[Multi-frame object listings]

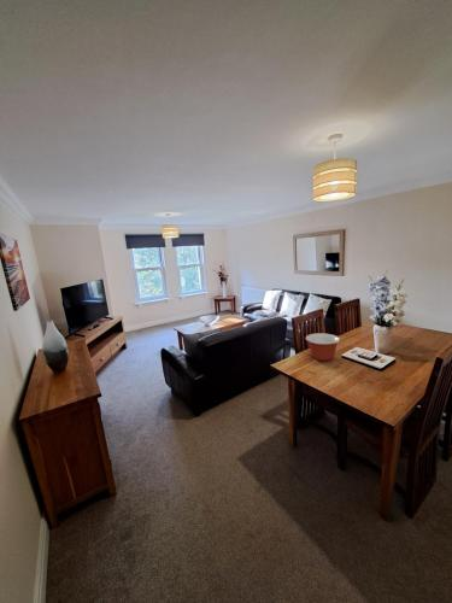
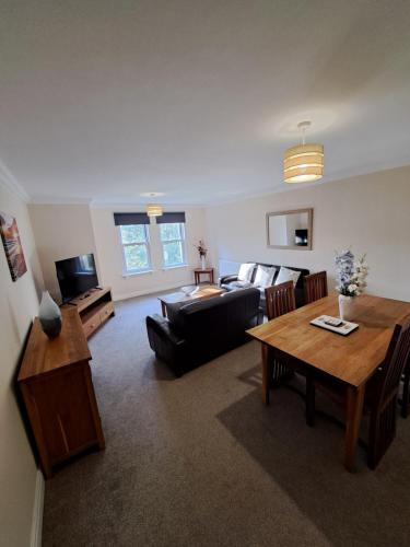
- mixing bowl [305,332,341,362]
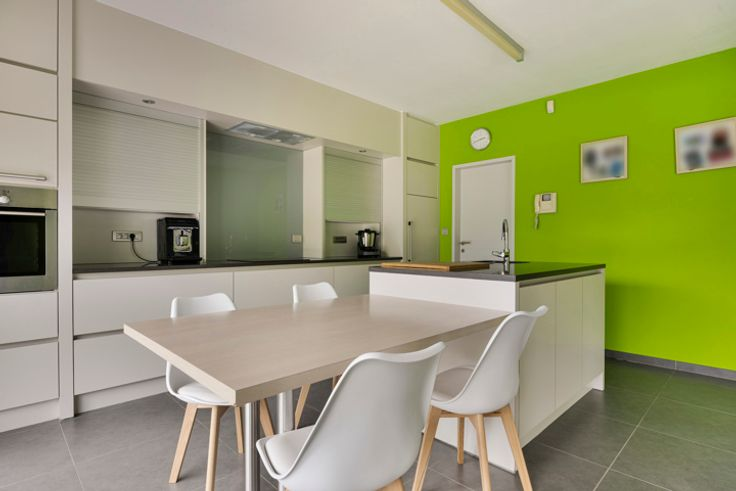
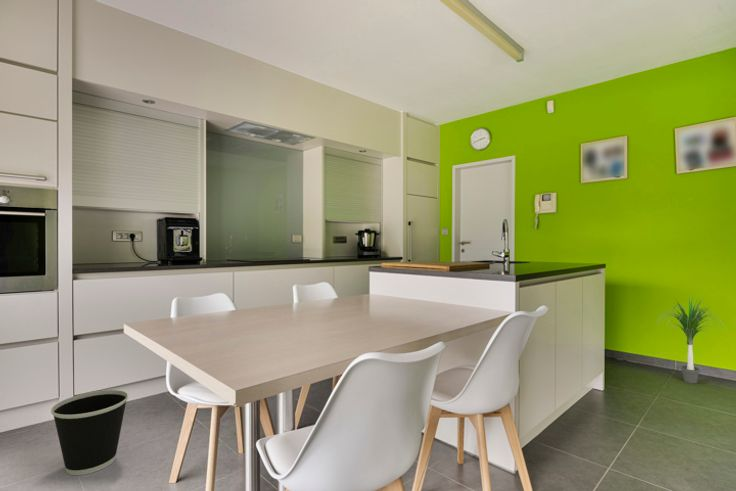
+ wastebasket [50,389,129,476]
+ potted plant [656,295,731,384]
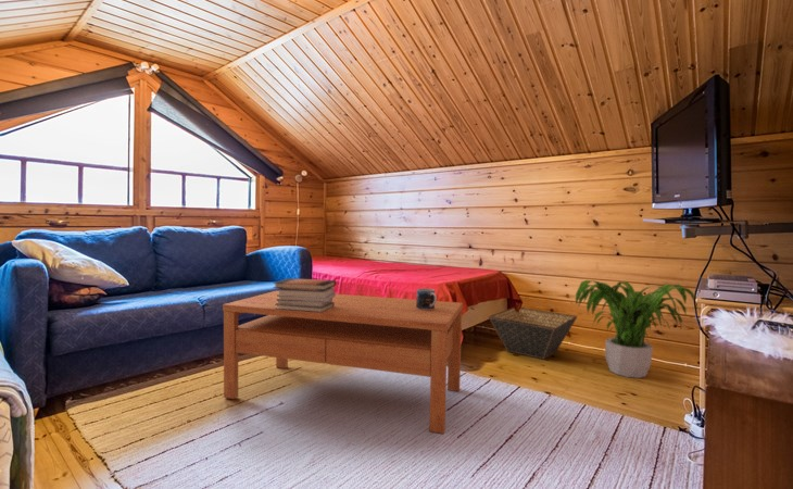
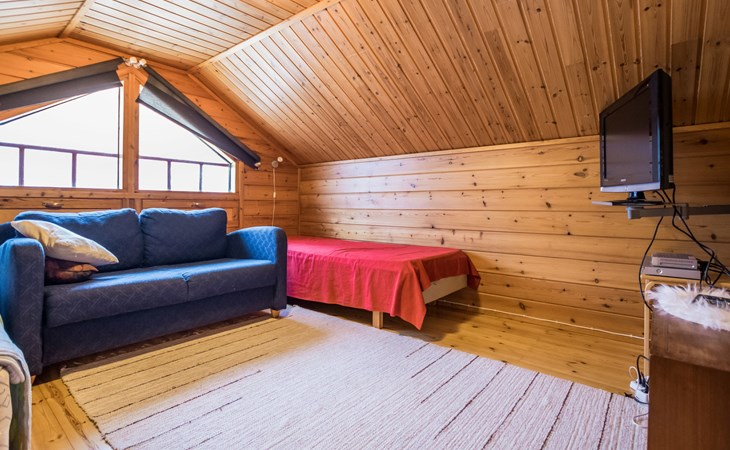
- basket [488,306,579,361]
- potted plant [575,279,698,379]
- coffee table [222,290,464,435]
- mug [415,287,438,310]
- book stack [272,277,337,313]
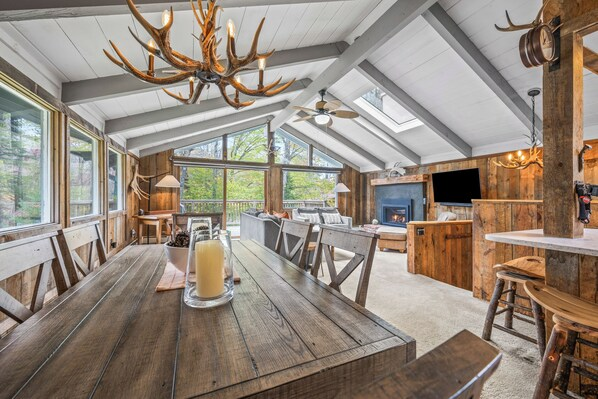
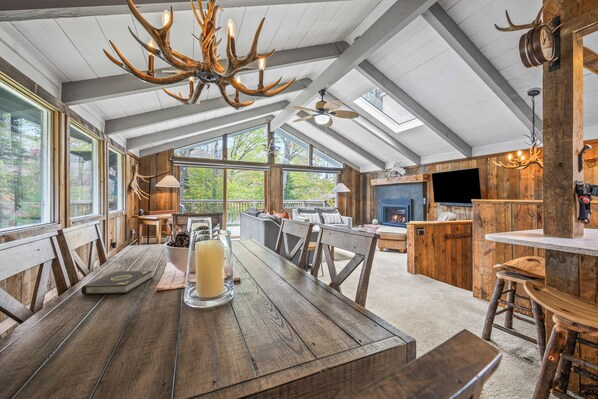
+ book [80,270,154,295]
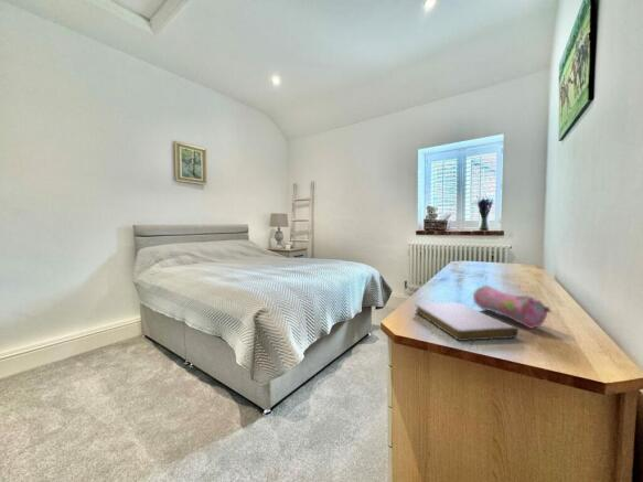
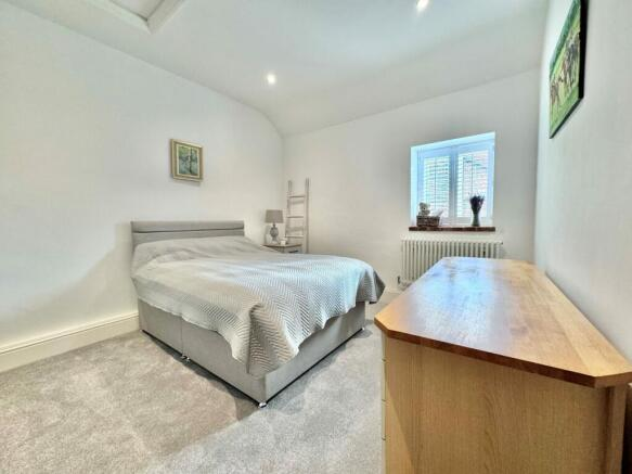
- pencil case [472,283,553,330]
- notebook [415,301,519,342]
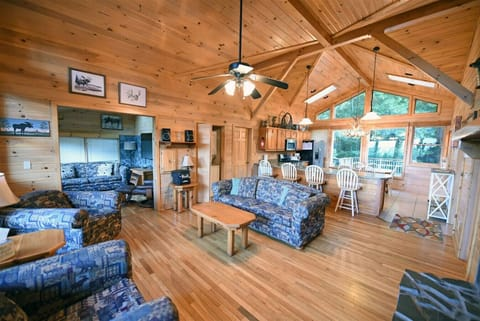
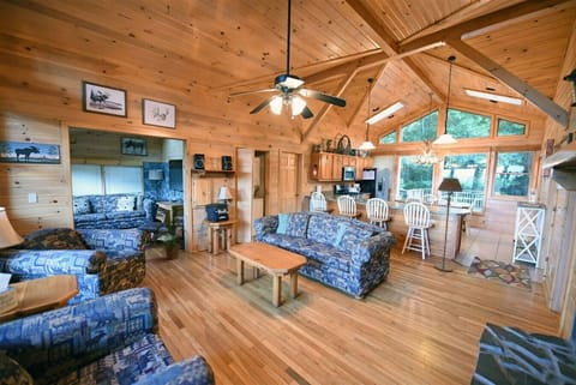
+ house plant [150,204,191,260]
+ floor lamp [433,176,464,272]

:: Task statement ::
Answer with a number alone. It should equal the count of lines in the entries that hold "plant".

:: Output for this exercise ::
3